▶ DIRECTIONS FOR THIS TASK: Your transcription must include every record word for word and no pictures.

▶ EXTRACTED RECORDS:
□ □ □

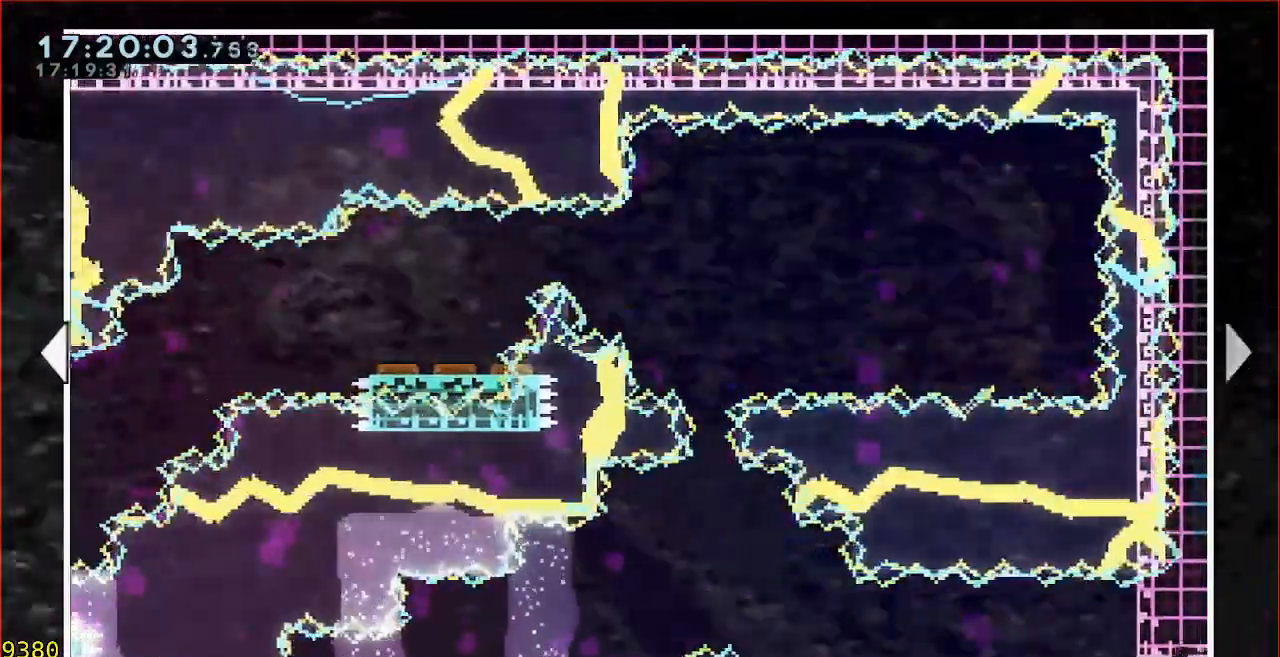
{"buttons": [], "left_stick": "left", "events": []}
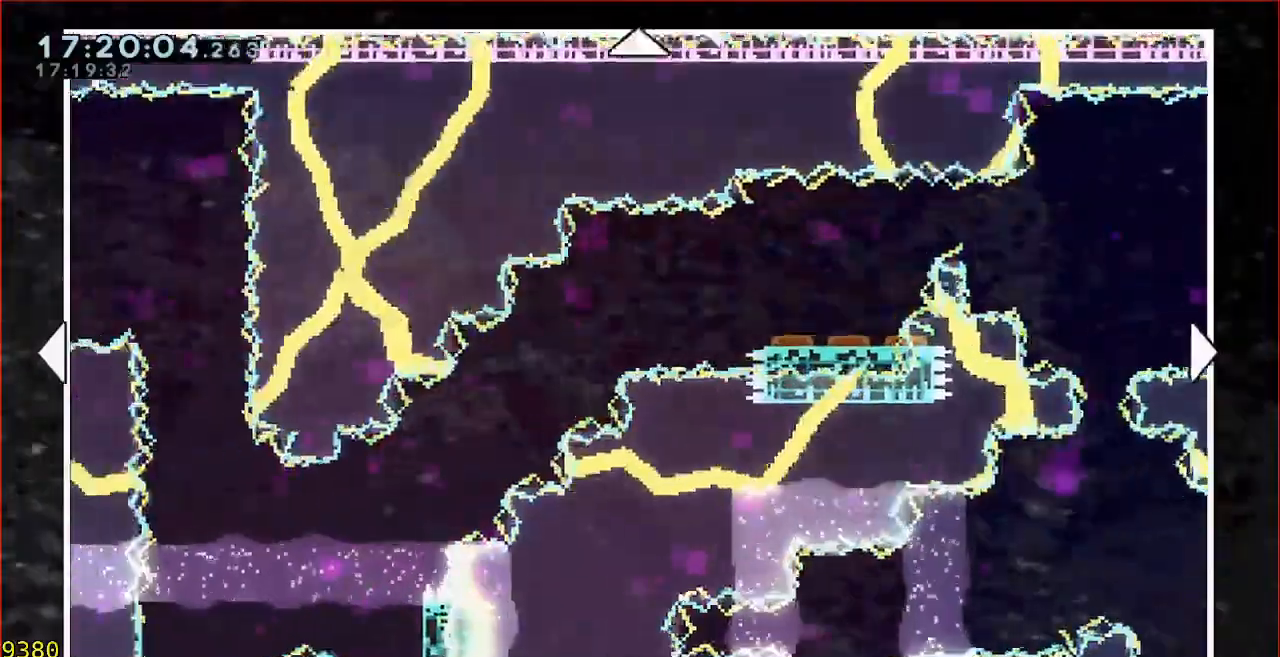
{"buttons": [], "left_stick": "left", "events": []}
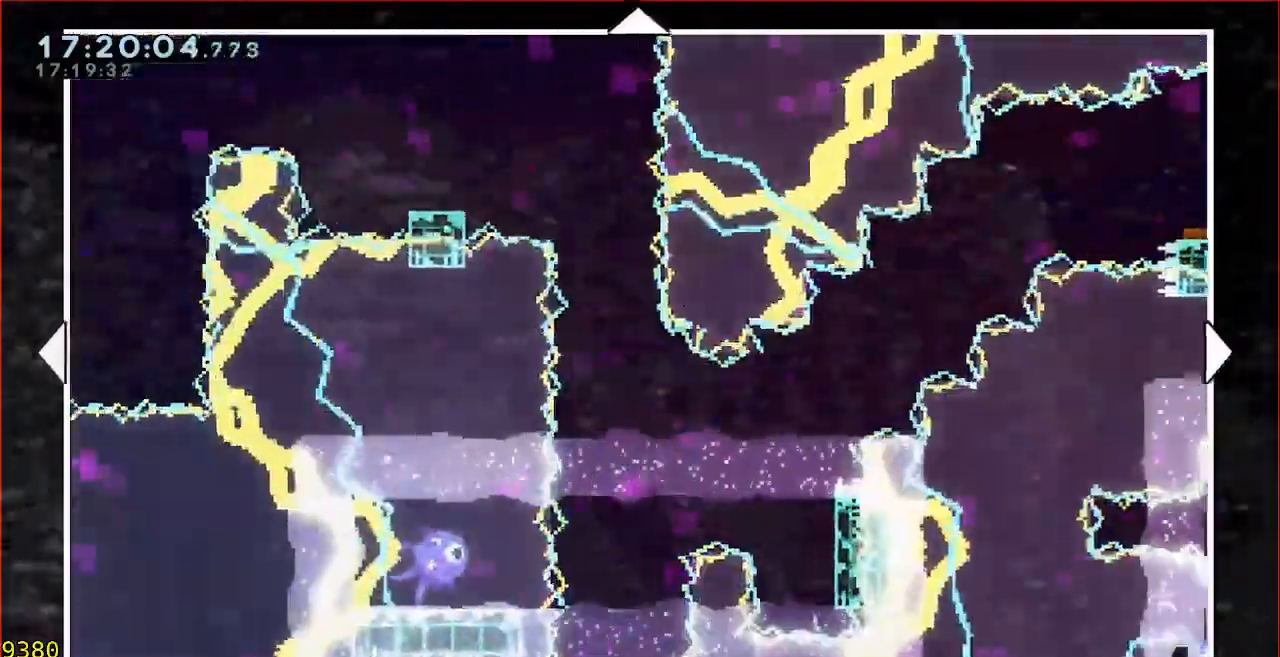
{"buttons": [], "left_stick": "left", "events": []}
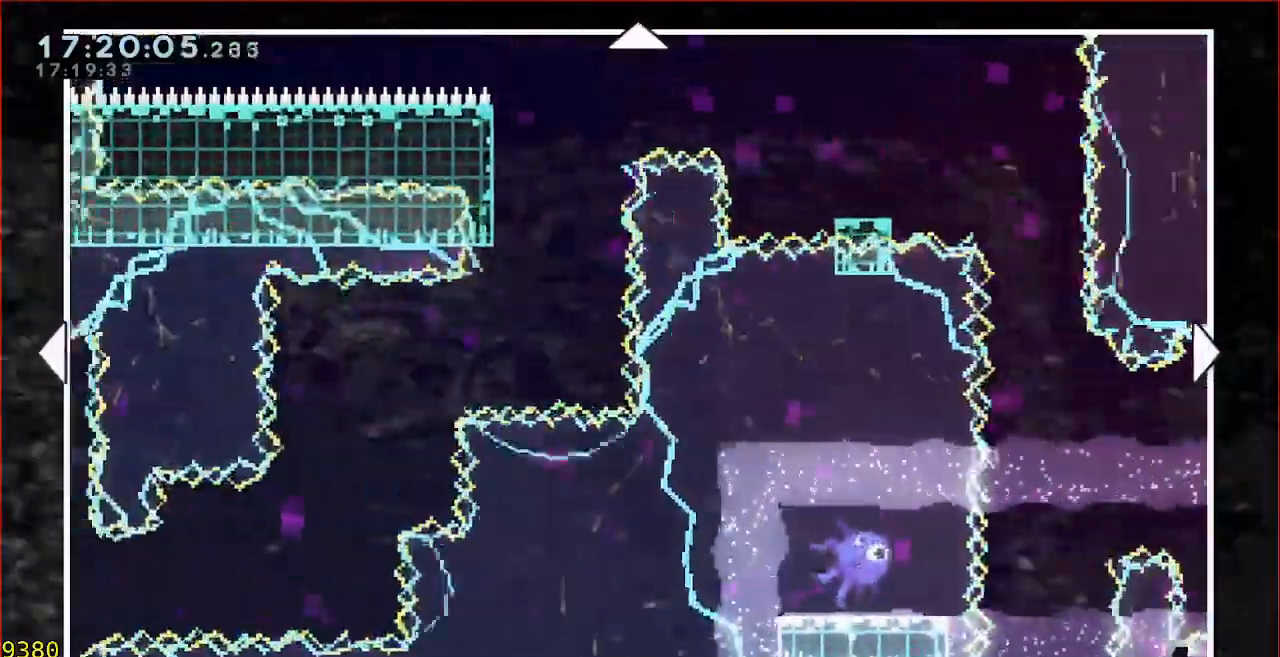
{"buttons": [], "left_stick": "left", "events": []}
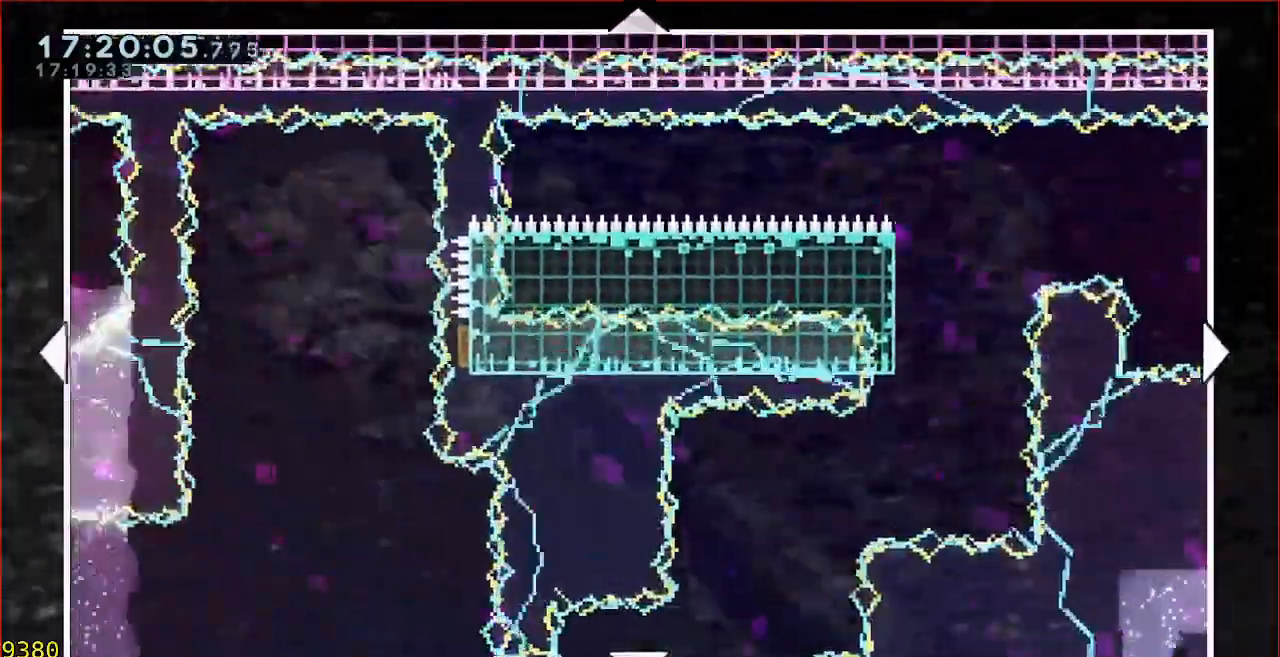
{"buttons": [], "left_stick": "left", "events": []}
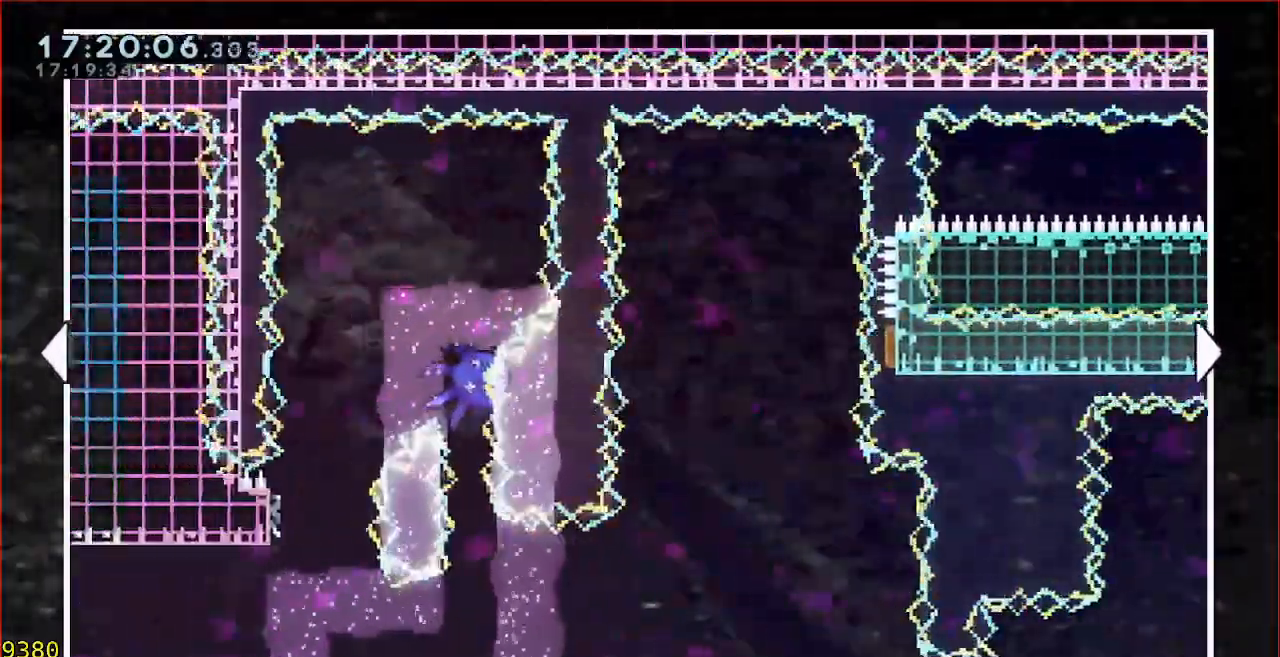
{"buttons": [], "left_stick": "left", "events": []}
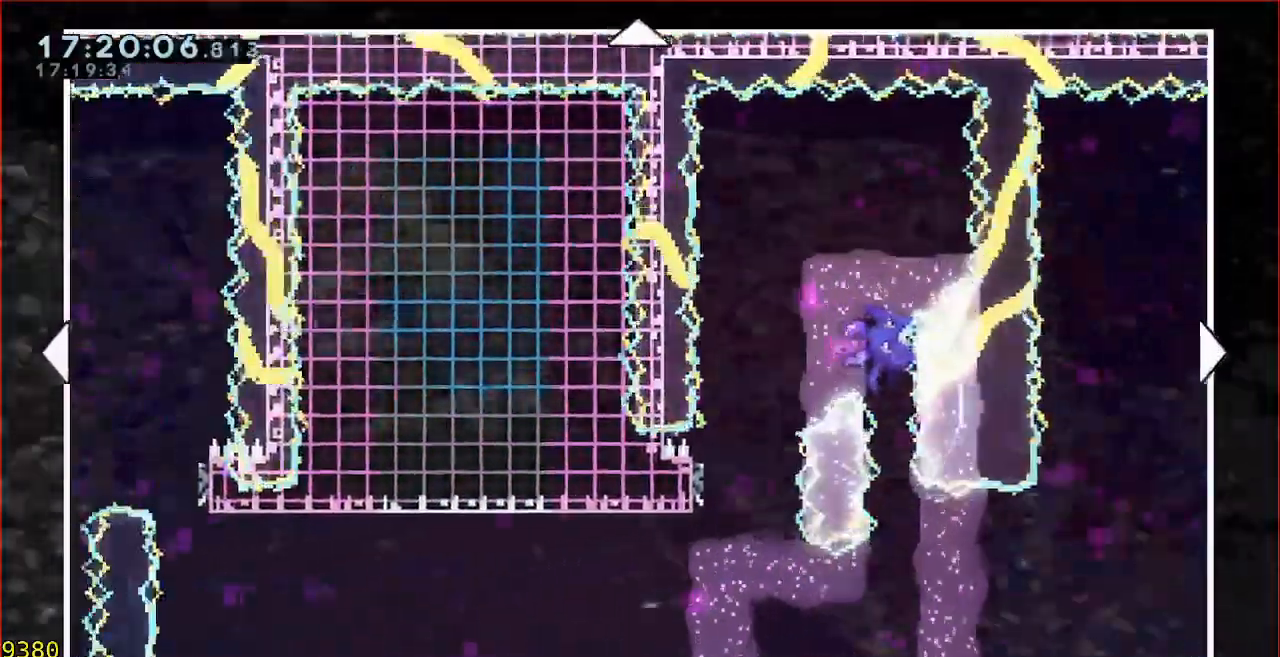
{"buttons": [], "left_stick": "left", "events": []}
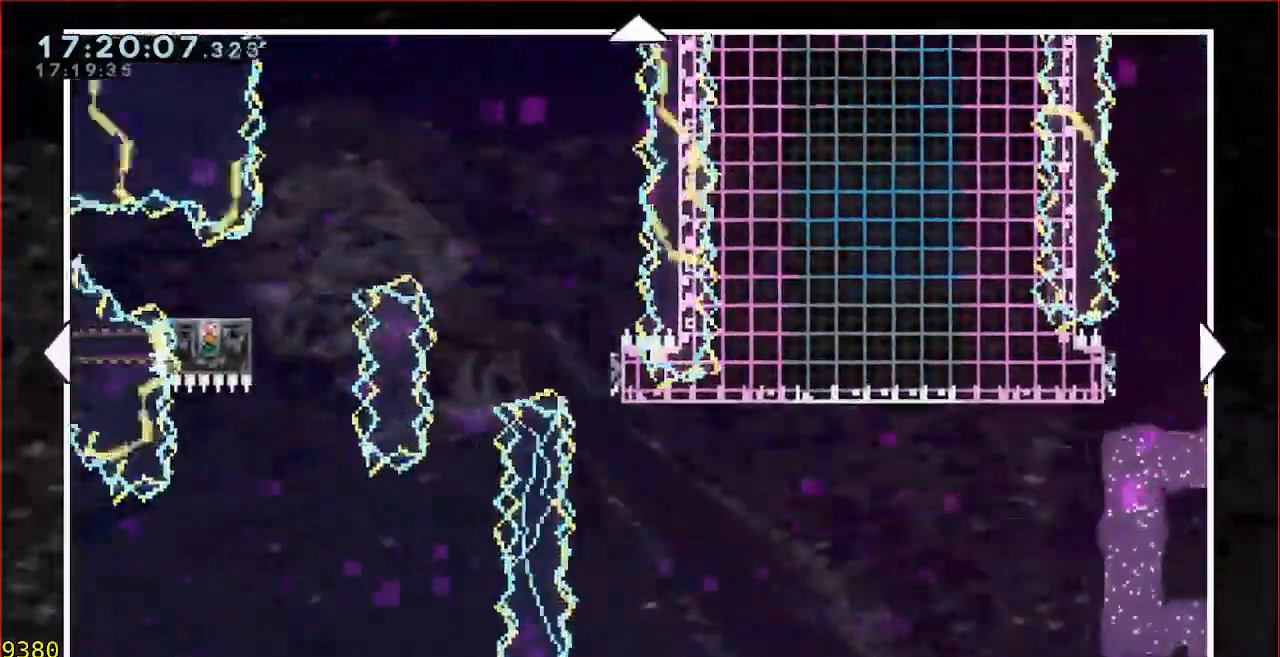
{"buttons": [], "left_stick": "left", "events": []}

□ □ □

▶ RESULT OF THE TASK:
{"buttons": [], "left_stick": "left", "events": []}
{"buttons": [], "left_stick": "left", "events": []}
{"buttons": [], "left_stick": "left", "events": []}
{"buttons": [], "left_stick": "left", "events": []}
{"buttons": [], "left_stick": "left", "events": []}
{"buttons": [], "left_stick": "left", "events": []}
{"buttons": [], "left_stick": "left", "events": []}
{"buttons": [], "left_stick": "left", "events": []}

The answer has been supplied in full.